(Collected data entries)
# # # #

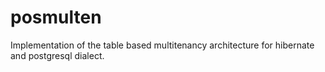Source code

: # posmulten
Implementation of the table based multitenancy architecture for hibernate and postgresql dialect.
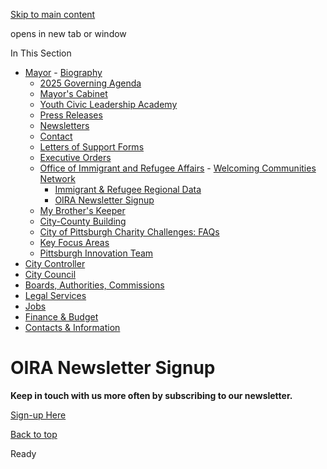 [Skip to main content](https://www.pittsburghpa.gov/City-Government/Mayor/Office-of-Immigrant-and-Refugee-Affairs/OIRA-Newsletter-Signup#main-content)

opens in new tab or window

In This Section

- [Mayor](https://www.pittsburghpa.gov/City-Government/Mayor)  - [Biography](https://www.pittsburghpa.gov/City-Government/Mayor/Biography)
  - [2025 Governing Agenda](https://www.pittsburghpa.gov/City-Government/Mayor/2025-Governing-Agenda)
  - [Mayor's Cabinet](https://www.pittsburghpa.gov/City-Government/Mayor/Mayors-Cabinet)
  - [Youth Civic Leadership Academy](https://www.pittsburghpa.gov/City-Government/Mayor/Youth-Civic-Leadership-Academy)
  - [Press Releases](https://www.pittsburghpa.gov/City-Government/Mayor/Press-Releases)
  - [Newsletters](https://www.pittsburghpa.gov/City-Government/Mayor/Newsletters)
  - [Contact](https://www.pittsburghpa.gov/City-Government/Mayor/Contact)
  - [Letters of Support Forms](https://www.pittsburghpa.gov/City-Government/Mayor/Letters-of-Support-Forms)
  - [Executive Orders](https://www.pittsburghpa.gov/City-Government/Mayor/Executive-Orders)
  - [Office of Immigrant and Refugee Affairs](https://www.pittsburghpa.gov/City-Government/Mayor/Office-of-Immigrant-and-Refugee-Affairs)    - [Welcoming Communities Network](https://www.pittsburghpa.gov/City-Government/Mayor/Office-of-Immigrant-and-Refugee-Affairs/Welcoming-Communities-Network)
    - [Immigrant & Refugee Regional Data](https://www.pittsburghpa.gov/City-Government/Mayor/Office-of-Immigrant-and-Refugee-Affairs/Immigrant-Refugee-Regional-Data)
    - [OIRA Newsletter Signup](https://www.pittsburghpa.gov/City-Government/Mayor/Office-of-Immigrant-and-Refugee-Affairs/OIRA-Newsletter-Signup)
  - [My Brother's Keeper](https://www.pittsburghpa.gov/City-Government/Mayor/My-Brothers-Keeper)
  - [City-County Building](https://www.pittsburghpa.gov/City-Government/Mayor/City-County-Building)
  - [City of Pittsburgh Charity Challenges: FAQs](https://www.pittsburghpa.gov/City-Government/Mayor/City-of-Pittsburgh-Charity-Challenges-FAQs)
  - [Key Focus Areas](https://www.pittsburghpa.gov/City-Government/Mayor/Key-Focus-Areas)
  - [Pittsburgh Innovation Team](https://www.pittsburghpa.gov/City-Government/Mayor/Pittsburgh-Innovation-Team)
- [City Controller](https://www.pittsburghpa.gov/City-Government/City-Controllers-Office)
- [City Council](https://www.pittsburghpa.gov/City-Government/City-Council)
- [Boards, Authorities, Commissions](https://www.pittsburghpa.gov/City-Government/Boards-Authorities-Commissions)
- [Legal Services](https://www.pittsburghpa.gov/City-Government/Legal-Services)
- [Jobs](https://www.pittsburghpa.gov/City-Government/Jobs)
- [Finance & Budget](https://www.pittsburghpa.gov/City-Government/Finance-Budget)
- [Contacts & Information](https://www.pittsburghpa.gov/City-Government/Contacts-Information)

# OIRA Newsletter Signup

**Keep in touch with us more often by subscribing to our newsletter.**

[Sign-up Here](https://pittsburghpa.us1.list-manage.com/subscribe?u=e562dca418a41a4ab246a3bb1&id=b3186fb918)

[Back to top](https://www.pittsburghpa.gov/City-Government/Mayor/Office-of-Immigrant-and-Refugee-Affairs/OIRA-Newsletter-Signup#body-top)

Ready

# # # #

▶ **THE TASK**: Please keep the pictures out and reproduce the records above exactly.

▶ **ANSWER TO THE EXERCISE**:
Source code

: # posmulten
Implementation of the table based multitenancy architecture for hibernate and postgresql dialect.
 [Skip to main content](https://www.pittsburghpa.gov/City-Government/Mayor/Office-of-Immigrant-and-Refugee-Affairs/OIRA-Newsletter-Signup#main-content)

opens in new tab or window

In This Section

- [Mayor](https://www.pittsburghpa.gov/City-Government/Mayor)  - [Biography](https://www.pittsburghpa.gov/City-Government/Mayor/Biography)
  - [2025 Governing Agenda](https://www.pittsburghpa.gov/City-Government/Mayor/2025-Governing-Agenda)
  - [Mayor's Cabinet](https://www.pittsburghpa.gov/City-Government/Mayor/Mayors-Cabinet)
  - [Youth Civic Leadership Academy](https://www.pittsburghpa.gov/City-Government/Mayor/Youth-Civic-Leadership-Academy)
  - [Press Releases](https://www.pittsburghpa.gov/City-Government/Mayor/Press-Releases)
  - [Newsletters](https://www.pittsburghpa.gov/City-Government/Mayor/Newsletters)
  - [Contact](https://www.pittsburghpa.gov/City-Government/Mayor/Contact)
  - [Letters of Support Forms](https://www.pittsburghpa.gov/City-Government/Mayor/Letters-of-Support-Forms)
  - [Executive Orders](https://www.pittsburghpa.gov/City-Government/Mayor/Executive-Orders)
  - [Office of Immigrant and Refugee Affairs](https://www.pittsburghpa.gov/City-Government/Mayor/Office-of-Immigrant-and-Refugee-Affairs)    - [Welcoming Communities Network](https://www.pittsburghpa.gov/City-Government/Mayor/Office-of-Immigrant-and-Refugee-Affairs/Welcoming-Communities-Network)
    - [Immigrant & Refugee Regional Data](https://www.pittsburghpa.gov/City-Government/Mayor/Office-of-Immigrant-and-Refugee-Affairs/Immigrant-Refugee-Regional-Data)
    - [OIRA Newsletter Signup](https://www.pittsburghpa.gov/City-Government/Mayor/Office-of-Immigrant-and-Refugee-Affairs/OIRA-Newsletter-Signup)
  - [My Brother's Keeper](https://www.pittsburghpa.gov/City-Government/Mayor/My-Brothers-Keeper)
  - [City-County Building](https://www.pittsburghpa.gov/City-Government/Mayor/City-County-Building)
  - [City of Pittsburgh Charity Challenges: FAQs](https://www.pittsburghpa.gov/City-Government/Mayor/City-of-Pittsburgh-Charity-Challenges-FAQs)
  - [Key Focus Areas](https://www.pittsburghpa.gov/City-Government/Mayor/Key-Focus-Areas)
  - [Pittsburgh Innovation Team](https://www.pittsburghpa.gov/City-Government/Mayor/Pittsburgh-Innovation-Team)
- [City Controller](https://www.pittsburghpa.gov/City-Government/City-Controllers-Office)
- [City Council](https://www.pittsburghpa.gov/City-Government/City-Council)
- [Boards, Authorities, Commissions](https://www.pittsburghpa.gov/City-Government/Boards-Authorities-Commissions)
- [Legal Services](https://www.pittsburghpa.gov/City-Government/Legal-Services)
- [Jobs](https://www.pittsburghpa.gov/City-Government/Jobs)
- [Finance & Budget](https://www.pittsburghpa.gov/City-Government/Finance-Budget)
- [Contacts & Information](https://www.pittsburghpa.gov/City-Government/Contacts-Information)

# OIRA Newsletter Signup

**Keep in touch with us more often by subscribing to our newsletter.**

[Sign-up Here](https://pittsburghpa.us1.list-manage.com/subscribe?u=e562dca418a41a4ab246a3bb1&id=b3186fb918)

[Back to top](https://www.pittsburghpa.gov/City-Government/Mayor/Office-of-Immigrant-and-Refugee-Affairs/OIRA-Newsletter-Signup#body-top)

Ready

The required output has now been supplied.